[Bounding box coordinate data]
↓

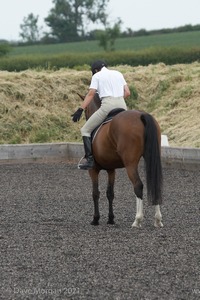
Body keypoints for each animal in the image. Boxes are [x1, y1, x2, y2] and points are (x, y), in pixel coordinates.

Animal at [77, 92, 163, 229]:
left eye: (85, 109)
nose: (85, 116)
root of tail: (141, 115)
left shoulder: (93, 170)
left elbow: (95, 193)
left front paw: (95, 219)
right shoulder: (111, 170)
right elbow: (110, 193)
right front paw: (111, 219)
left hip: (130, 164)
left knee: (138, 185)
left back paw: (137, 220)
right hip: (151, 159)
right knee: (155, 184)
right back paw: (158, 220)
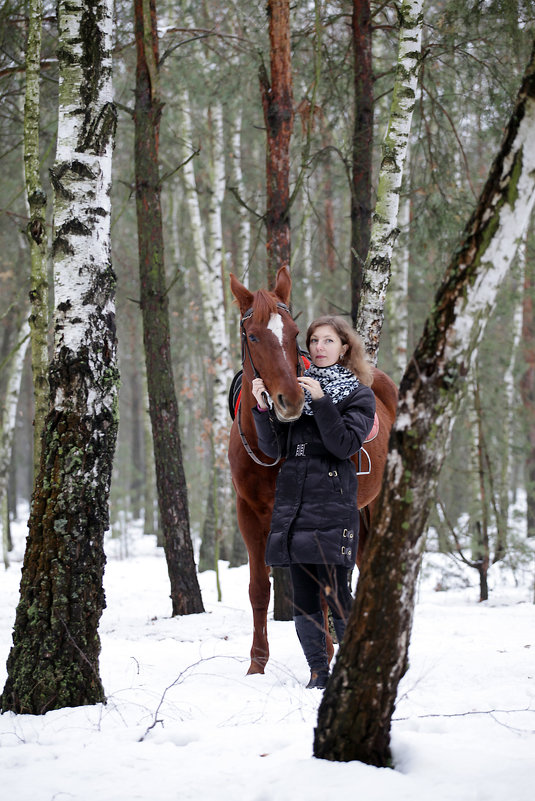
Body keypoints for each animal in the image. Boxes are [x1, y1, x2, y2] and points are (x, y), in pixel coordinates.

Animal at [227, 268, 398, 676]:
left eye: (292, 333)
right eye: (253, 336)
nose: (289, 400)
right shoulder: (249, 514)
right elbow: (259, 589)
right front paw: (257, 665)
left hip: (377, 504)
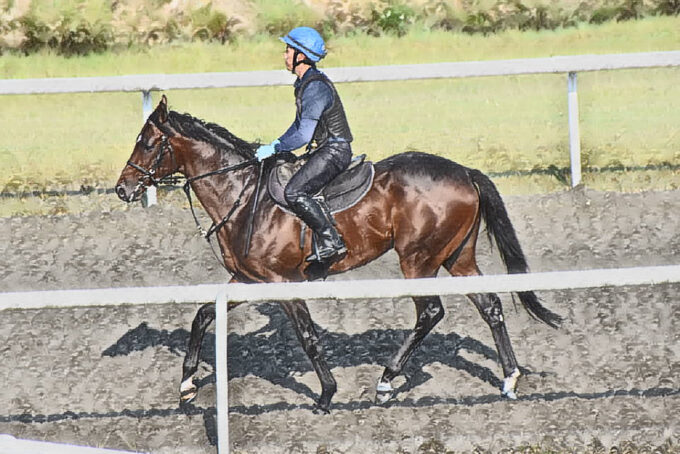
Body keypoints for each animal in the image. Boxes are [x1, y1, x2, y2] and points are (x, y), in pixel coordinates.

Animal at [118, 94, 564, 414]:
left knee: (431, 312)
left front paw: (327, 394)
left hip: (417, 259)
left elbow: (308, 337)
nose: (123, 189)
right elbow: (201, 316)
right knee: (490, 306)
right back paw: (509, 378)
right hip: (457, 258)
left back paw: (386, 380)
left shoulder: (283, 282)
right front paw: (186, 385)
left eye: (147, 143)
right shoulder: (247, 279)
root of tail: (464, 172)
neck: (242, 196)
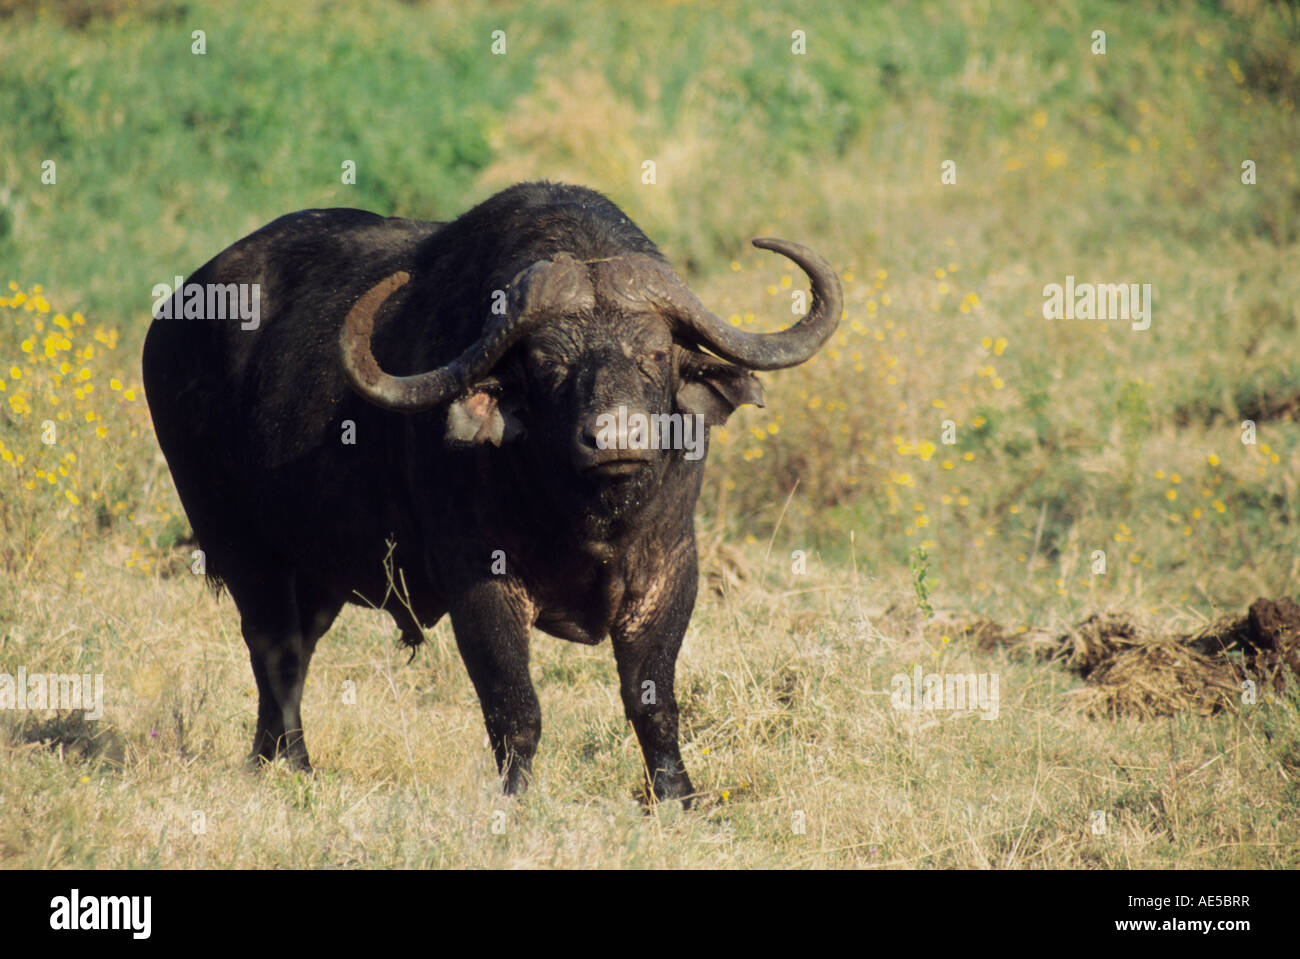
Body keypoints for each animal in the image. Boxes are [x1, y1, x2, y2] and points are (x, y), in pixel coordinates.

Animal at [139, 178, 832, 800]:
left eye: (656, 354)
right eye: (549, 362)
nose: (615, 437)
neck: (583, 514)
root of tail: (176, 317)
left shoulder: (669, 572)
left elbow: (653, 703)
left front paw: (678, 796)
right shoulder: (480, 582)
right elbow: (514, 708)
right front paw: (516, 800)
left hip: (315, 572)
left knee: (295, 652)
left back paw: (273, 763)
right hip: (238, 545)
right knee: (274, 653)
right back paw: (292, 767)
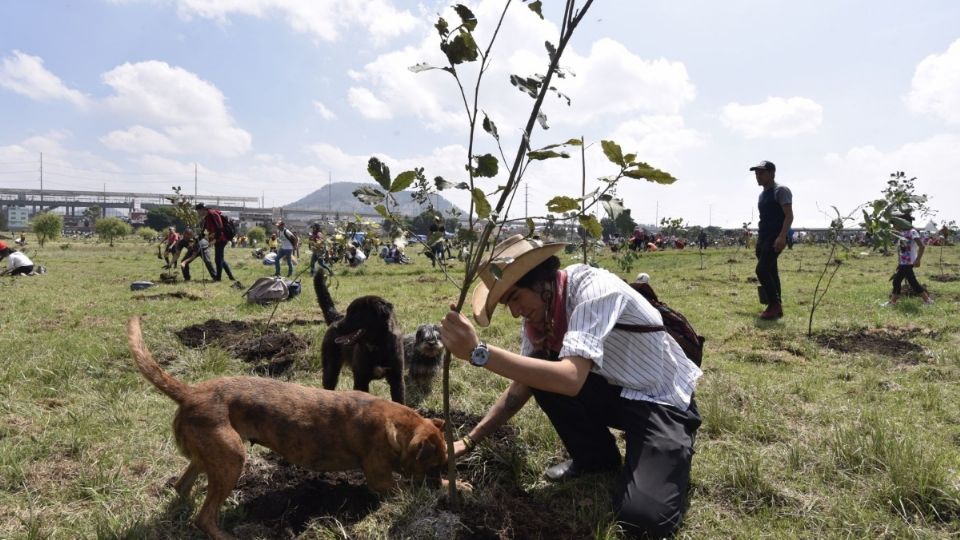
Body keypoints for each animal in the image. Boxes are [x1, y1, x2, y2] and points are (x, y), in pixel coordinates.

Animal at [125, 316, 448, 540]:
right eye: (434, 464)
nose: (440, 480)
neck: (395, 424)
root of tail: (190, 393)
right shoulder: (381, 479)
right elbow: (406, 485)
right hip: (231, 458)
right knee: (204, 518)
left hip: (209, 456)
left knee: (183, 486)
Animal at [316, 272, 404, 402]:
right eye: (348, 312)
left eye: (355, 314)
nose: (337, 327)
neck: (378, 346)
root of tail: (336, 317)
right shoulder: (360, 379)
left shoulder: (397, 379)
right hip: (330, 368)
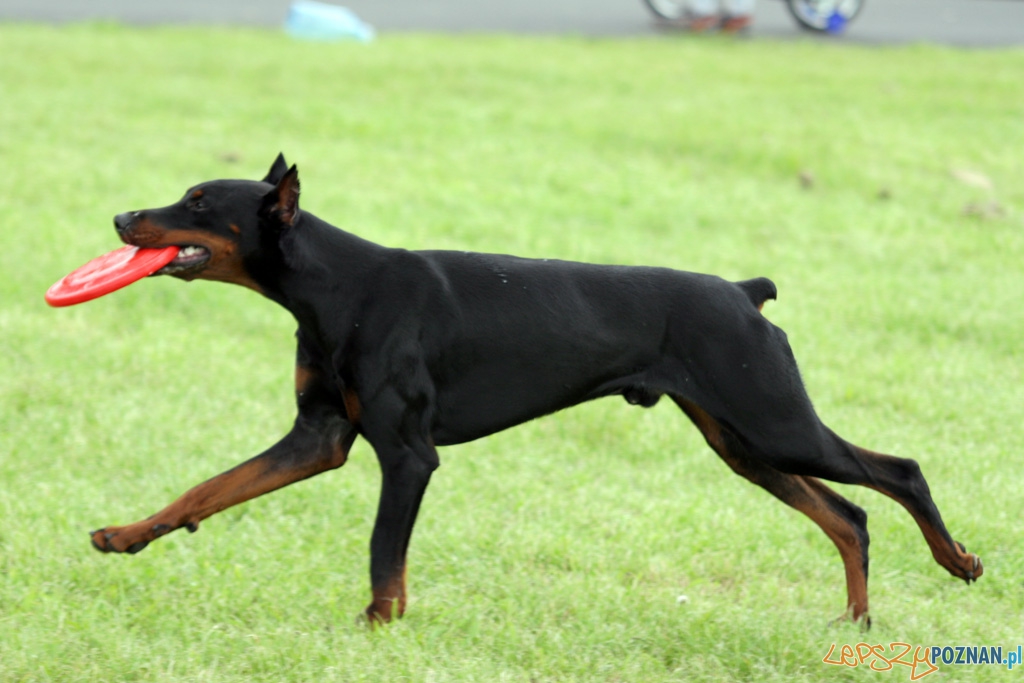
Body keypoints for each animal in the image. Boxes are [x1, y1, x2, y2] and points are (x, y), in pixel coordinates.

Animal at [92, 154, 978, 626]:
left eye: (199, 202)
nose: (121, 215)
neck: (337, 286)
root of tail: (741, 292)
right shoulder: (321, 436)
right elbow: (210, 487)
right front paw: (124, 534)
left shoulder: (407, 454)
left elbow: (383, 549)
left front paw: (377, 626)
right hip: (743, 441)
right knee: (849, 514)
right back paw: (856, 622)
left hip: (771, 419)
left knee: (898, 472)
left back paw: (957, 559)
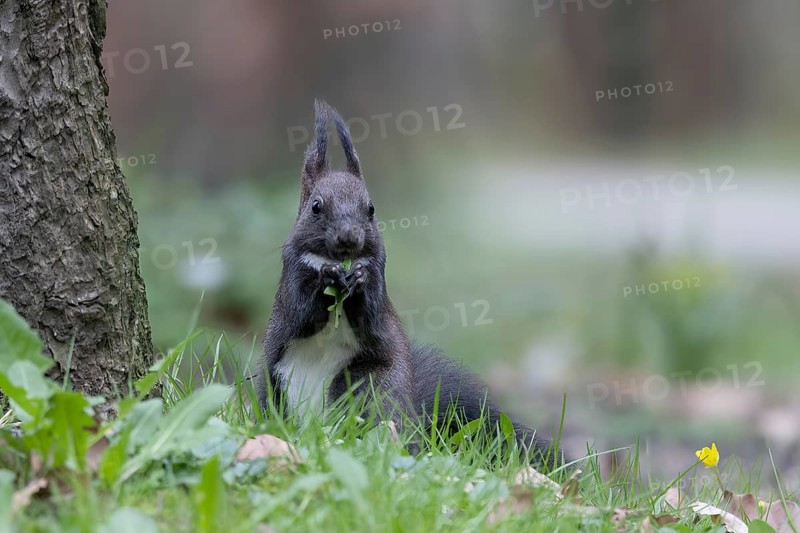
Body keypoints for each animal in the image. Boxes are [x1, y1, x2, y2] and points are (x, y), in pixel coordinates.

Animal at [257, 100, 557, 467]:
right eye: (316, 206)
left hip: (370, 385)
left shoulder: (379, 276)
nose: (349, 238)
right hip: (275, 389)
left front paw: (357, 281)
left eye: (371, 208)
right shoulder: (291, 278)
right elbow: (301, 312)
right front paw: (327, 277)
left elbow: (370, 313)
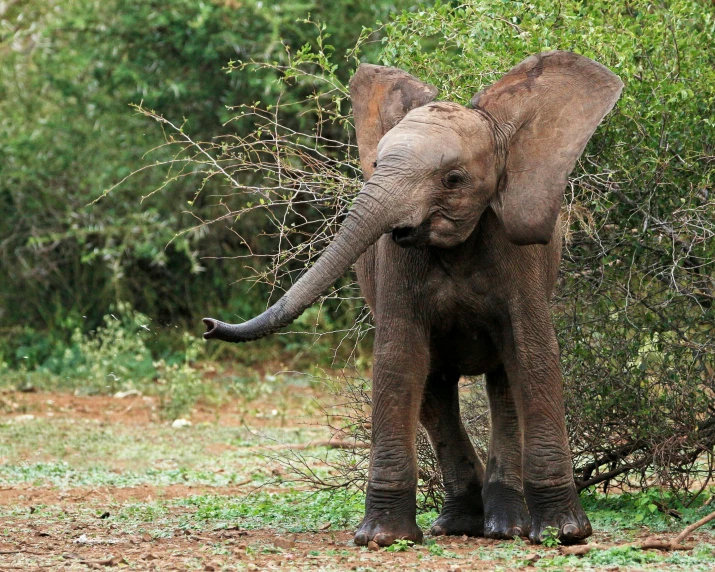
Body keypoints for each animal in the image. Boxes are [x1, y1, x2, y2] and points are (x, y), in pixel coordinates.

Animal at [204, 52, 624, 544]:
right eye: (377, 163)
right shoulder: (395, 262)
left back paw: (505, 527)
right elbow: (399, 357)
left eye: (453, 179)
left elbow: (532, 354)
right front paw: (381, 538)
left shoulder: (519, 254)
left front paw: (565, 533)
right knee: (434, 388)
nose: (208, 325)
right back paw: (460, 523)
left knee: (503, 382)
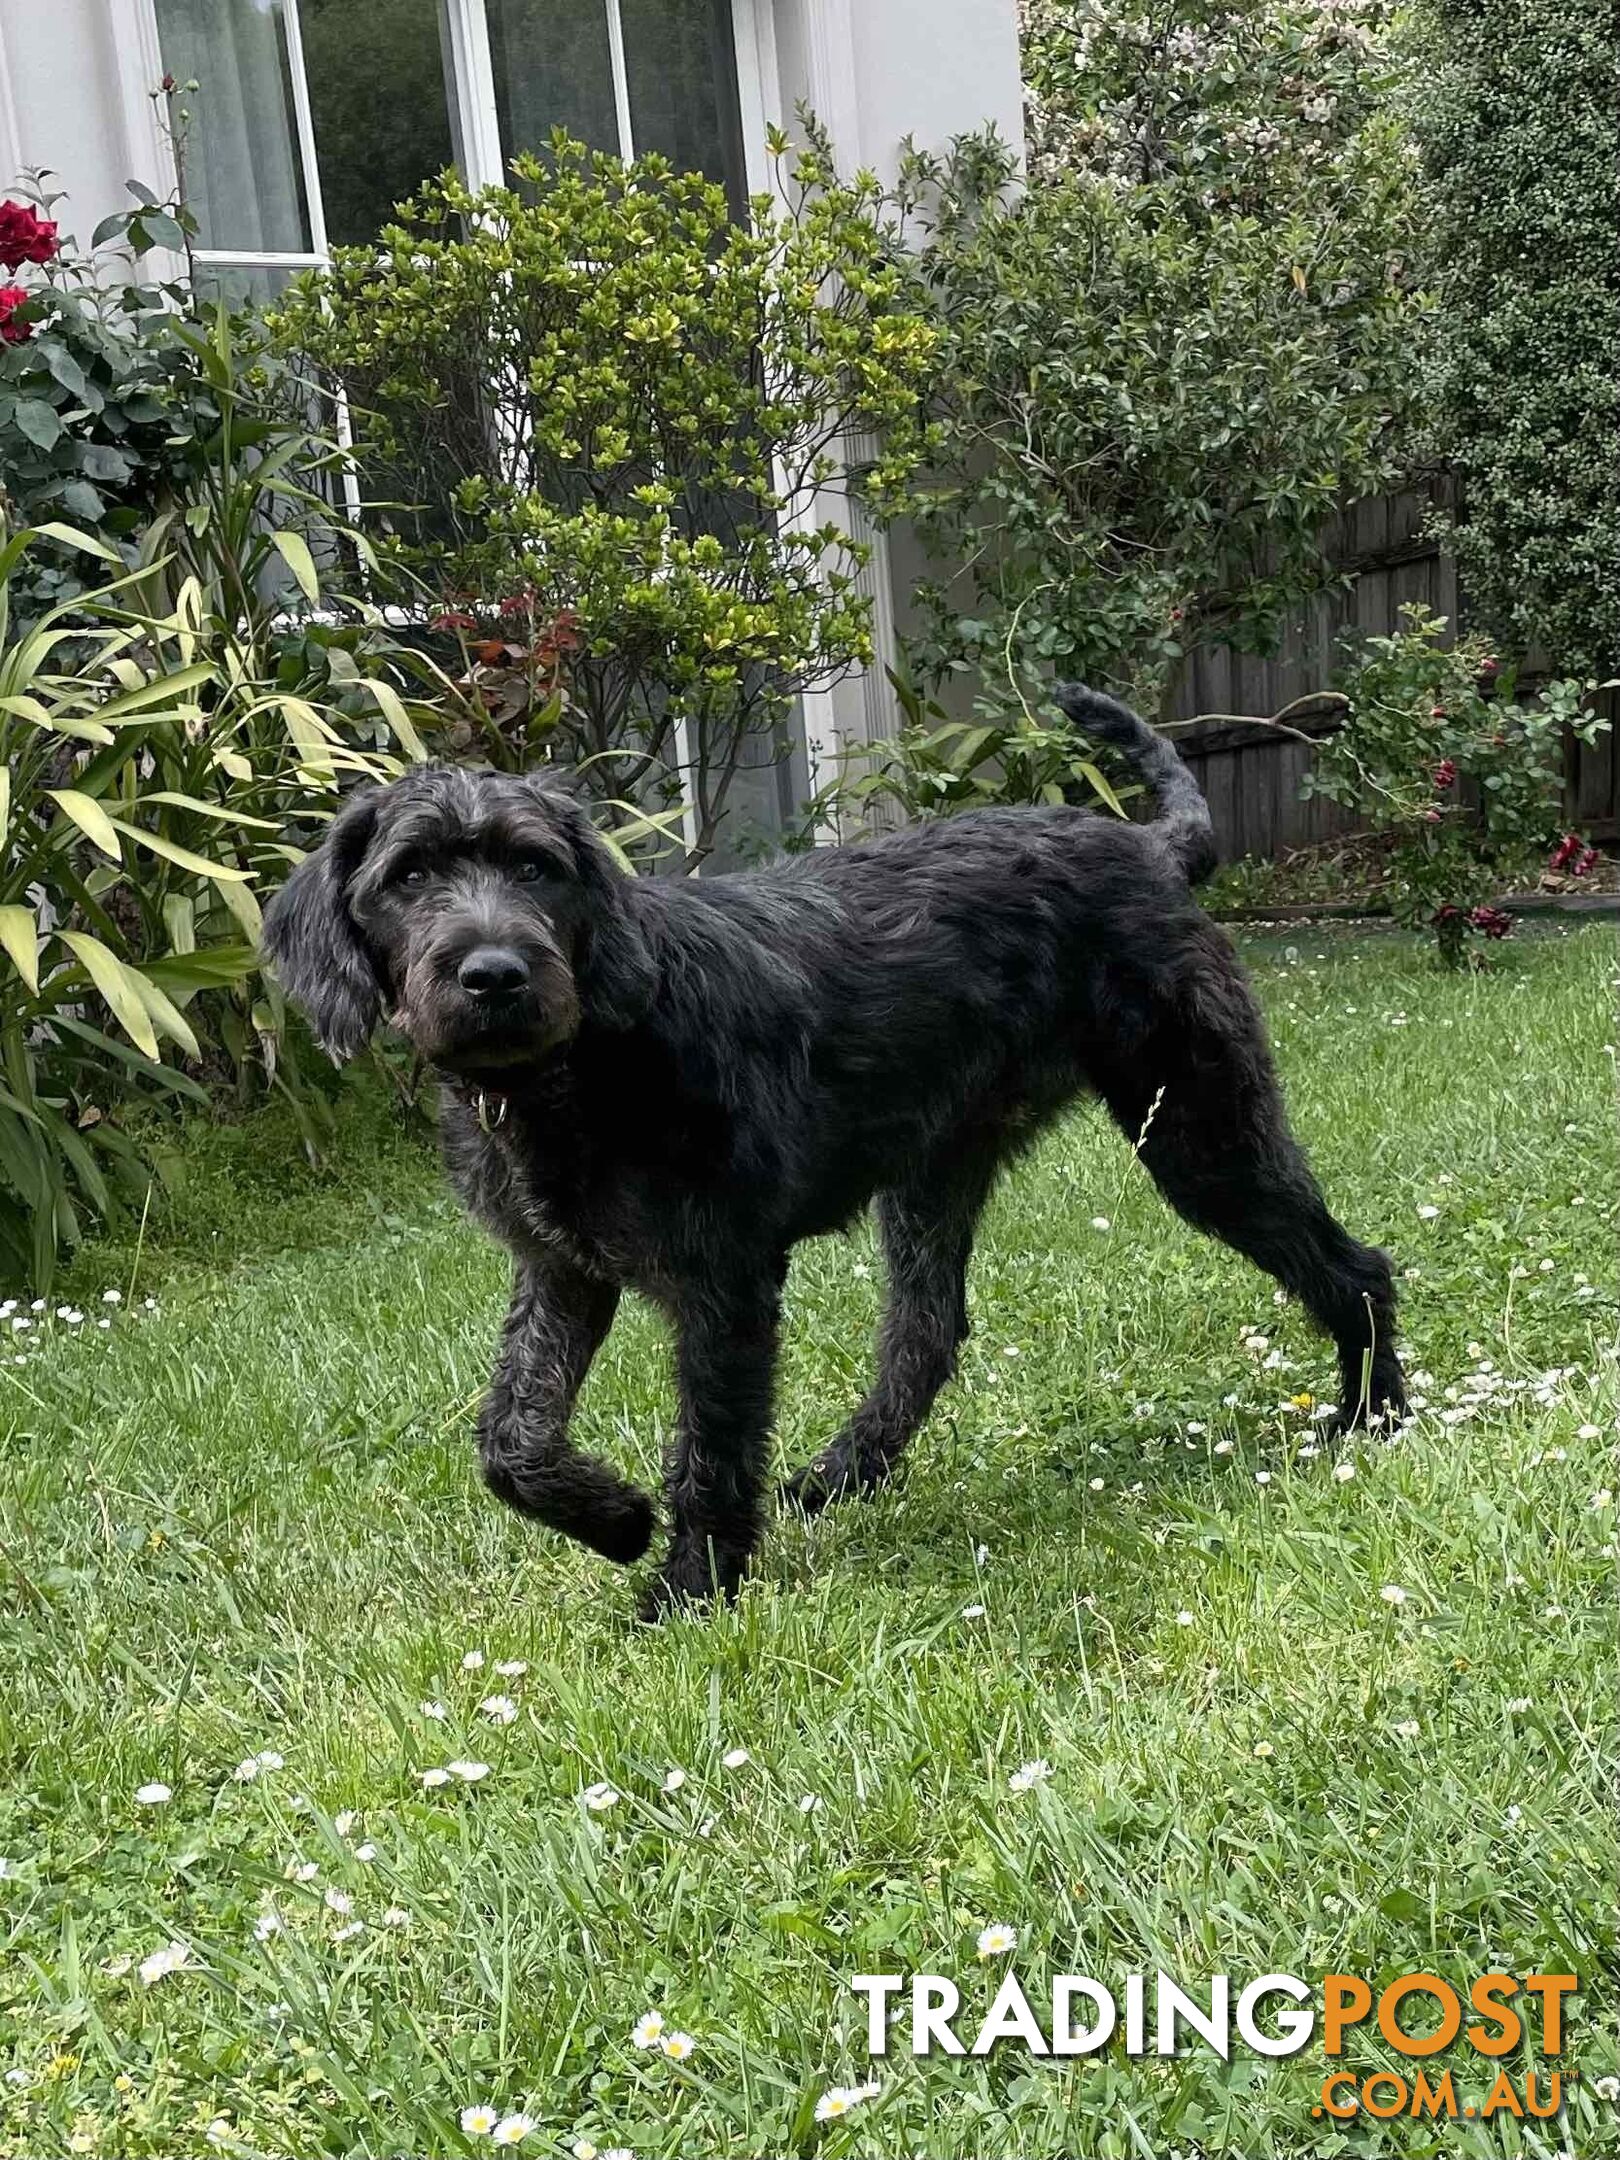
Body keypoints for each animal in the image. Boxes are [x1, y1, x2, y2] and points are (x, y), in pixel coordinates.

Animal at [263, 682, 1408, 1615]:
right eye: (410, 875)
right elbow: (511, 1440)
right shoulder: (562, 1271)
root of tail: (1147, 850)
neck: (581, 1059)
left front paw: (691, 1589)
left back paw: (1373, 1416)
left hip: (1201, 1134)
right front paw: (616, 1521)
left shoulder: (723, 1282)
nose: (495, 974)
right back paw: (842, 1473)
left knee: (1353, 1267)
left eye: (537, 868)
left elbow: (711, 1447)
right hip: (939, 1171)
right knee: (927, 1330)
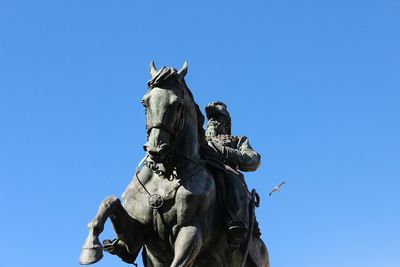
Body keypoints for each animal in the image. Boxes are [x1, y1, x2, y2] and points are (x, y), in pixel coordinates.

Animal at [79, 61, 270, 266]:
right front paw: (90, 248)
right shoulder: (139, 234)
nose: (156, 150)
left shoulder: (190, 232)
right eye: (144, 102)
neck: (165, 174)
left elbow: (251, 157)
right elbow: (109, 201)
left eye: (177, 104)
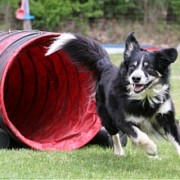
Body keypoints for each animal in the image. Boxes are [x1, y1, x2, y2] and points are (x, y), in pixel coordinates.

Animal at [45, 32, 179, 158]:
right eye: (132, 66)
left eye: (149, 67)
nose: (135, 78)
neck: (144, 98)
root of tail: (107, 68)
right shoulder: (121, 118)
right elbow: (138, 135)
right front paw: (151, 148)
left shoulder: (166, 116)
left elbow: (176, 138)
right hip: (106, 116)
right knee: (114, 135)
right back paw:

↑

### What needs to be done:
Say how many lines of the preceding data include the word "root". The number is the whole answer.

### Worked solution:
8